- **Work instruction**
Begin at the line that has "Output key: every" and stop after the line that has "392.0], [0, 0, 1]] dist [0.054725, -0.057657]". Write those lines out again, swapping "Rounding" for "Precision" and leaving everything else as it is.
:::::
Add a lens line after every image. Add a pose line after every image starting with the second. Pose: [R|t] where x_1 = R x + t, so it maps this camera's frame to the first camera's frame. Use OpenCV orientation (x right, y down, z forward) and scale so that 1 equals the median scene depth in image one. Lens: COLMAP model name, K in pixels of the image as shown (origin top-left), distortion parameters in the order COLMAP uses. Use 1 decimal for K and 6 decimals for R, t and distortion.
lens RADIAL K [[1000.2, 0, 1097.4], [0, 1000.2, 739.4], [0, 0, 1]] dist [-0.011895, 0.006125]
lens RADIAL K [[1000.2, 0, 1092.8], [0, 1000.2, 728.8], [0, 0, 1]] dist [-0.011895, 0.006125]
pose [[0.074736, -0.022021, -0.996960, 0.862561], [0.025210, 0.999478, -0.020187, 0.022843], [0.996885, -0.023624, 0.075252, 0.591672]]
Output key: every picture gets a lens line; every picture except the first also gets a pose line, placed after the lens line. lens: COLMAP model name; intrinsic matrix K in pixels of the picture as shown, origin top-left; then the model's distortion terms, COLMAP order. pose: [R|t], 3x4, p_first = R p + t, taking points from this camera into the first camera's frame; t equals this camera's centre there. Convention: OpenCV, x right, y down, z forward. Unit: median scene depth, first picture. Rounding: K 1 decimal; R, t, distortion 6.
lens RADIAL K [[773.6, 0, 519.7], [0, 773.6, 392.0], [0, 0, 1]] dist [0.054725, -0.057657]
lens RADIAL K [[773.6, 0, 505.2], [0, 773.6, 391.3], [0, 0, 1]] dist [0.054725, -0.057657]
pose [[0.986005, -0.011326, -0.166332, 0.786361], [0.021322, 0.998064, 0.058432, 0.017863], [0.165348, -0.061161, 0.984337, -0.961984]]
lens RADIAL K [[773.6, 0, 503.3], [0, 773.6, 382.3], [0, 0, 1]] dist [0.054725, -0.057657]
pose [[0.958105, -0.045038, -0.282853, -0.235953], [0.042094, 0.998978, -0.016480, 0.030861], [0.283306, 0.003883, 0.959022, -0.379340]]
:::::
- **Exercise answer**
Output key: every picture gets a lens line; every picture except the first also gets a pose line, placed after the lens line. lens: COLMAP model name; intrinsic matrix K in pixels of the picture as shown, origin top-left; then the model's distortion terms, COLMAP order. pose: [R|t], 3x4, p_first = R p + t, taking points from this camera into the first camera's frame; t equals this camera's centre there. Convention: OpenCV, x right, y down, z forward. Unit: median scene depth, first picture. Precision: K 1 decimal; R, t, distortion 6.
lens RADIAL K [[773.6, 0, 519.7], [0, 773.6, 392.0], [0, 0, 1]] dist [0.054725, -0.057657]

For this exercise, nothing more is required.